ASSIGNMENT ->
Which lines of the records contain the word "aanvraag"? Copy each one.

[[ RECORD EXCERPTS, beginning ]]

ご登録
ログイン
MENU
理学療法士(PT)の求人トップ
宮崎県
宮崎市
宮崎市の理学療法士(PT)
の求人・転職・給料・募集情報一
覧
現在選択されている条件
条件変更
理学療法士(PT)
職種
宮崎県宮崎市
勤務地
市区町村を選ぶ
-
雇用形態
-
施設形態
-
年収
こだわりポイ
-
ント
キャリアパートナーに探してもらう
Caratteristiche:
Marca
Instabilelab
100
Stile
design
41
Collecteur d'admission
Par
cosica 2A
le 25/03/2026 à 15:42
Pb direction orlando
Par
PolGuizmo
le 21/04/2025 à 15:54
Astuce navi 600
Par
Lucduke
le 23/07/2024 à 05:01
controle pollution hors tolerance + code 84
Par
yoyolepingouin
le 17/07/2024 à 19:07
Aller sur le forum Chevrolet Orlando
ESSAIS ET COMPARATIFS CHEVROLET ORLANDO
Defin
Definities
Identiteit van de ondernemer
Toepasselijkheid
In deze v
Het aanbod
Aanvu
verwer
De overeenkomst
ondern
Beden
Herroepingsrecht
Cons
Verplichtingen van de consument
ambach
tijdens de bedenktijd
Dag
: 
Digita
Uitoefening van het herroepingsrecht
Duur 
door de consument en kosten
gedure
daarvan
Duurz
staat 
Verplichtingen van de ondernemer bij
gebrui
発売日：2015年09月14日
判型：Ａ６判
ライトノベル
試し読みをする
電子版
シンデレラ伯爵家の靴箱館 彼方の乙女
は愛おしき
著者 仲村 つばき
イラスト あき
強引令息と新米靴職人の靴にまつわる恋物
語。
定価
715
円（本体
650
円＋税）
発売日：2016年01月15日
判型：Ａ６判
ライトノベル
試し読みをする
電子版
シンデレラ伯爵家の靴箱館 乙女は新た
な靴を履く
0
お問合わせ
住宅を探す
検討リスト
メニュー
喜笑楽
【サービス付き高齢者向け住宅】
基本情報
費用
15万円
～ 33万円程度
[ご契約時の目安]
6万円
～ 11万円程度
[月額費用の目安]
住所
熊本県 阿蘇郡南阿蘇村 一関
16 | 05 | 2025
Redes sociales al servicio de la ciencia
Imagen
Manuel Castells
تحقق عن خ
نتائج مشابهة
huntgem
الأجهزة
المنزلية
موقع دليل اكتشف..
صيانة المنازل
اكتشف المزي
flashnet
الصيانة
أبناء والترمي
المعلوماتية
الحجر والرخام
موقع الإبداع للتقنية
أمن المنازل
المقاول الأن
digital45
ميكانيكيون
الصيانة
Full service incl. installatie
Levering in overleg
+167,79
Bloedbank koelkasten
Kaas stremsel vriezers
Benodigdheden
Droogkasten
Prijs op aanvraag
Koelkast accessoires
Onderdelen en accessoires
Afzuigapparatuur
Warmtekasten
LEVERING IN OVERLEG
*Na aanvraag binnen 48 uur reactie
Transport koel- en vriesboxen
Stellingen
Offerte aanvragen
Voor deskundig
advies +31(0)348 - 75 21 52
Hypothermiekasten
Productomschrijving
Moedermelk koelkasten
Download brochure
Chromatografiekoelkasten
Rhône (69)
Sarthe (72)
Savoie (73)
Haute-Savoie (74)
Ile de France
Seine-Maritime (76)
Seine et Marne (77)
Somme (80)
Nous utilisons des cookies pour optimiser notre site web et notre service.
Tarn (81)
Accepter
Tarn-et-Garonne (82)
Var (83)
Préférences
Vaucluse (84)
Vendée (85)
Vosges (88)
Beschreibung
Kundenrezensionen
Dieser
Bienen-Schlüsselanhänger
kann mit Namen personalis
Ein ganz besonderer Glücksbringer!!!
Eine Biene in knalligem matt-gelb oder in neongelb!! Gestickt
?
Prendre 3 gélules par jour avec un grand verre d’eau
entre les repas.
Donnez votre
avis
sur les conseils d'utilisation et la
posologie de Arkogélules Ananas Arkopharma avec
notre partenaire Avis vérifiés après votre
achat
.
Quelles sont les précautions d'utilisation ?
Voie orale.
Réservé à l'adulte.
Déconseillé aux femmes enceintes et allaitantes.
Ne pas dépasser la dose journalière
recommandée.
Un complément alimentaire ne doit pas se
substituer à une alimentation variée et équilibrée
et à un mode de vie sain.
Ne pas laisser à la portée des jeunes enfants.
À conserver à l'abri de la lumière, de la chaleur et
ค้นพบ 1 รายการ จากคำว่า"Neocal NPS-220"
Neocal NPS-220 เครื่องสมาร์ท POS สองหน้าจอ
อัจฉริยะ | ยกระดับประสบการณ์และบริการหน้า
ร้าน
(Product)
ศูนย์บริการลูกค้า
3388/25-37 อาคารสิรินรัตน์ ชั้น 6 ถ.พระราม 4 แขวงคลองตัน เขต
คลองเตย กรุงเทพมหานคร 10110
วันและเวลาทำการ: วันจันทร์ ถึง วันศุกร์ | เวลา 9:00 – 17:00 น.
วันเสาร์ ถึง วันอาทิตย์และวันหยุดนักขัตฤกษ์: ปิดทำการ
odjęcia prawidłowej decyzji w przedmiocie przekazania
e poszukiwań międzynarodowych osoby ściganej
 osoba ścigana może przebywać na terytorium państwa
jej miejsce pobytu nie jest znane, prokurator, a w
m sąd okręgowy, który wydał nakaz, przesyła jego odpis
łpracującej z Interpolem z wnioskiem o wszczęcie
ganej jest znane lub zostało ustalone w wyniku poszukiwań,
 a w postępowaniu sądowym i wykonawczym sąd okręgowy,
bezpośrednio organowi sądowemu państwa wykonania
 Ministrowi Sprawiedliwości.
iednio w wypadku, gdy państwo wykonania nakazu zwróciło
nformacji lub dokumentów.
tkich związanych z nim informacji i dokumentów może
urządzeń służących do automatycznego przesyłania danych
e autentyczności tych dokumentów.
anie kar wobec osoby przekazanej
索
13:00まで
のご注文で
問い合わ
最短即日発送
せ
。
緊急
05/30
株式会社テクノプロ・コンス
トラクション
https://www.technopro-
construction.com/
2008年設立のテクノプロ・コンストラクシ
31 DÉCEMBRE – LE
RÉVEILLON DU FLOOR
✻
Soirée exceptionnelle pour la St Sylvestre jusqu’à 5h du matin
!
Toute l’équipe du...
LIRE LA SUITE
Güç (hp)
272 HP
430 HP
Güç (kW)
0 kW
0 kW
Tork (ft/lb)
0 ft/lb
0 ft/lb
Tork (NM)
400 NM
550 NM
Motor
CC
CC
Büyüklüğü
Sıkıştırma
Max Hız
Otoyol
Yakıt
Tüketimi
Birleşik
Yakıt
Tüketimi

[[ RECORD EXCERPTS, end ]]

RESPONSE ->
Prijs op aanvraag
*Na aanvraag binnen 48 uur reactie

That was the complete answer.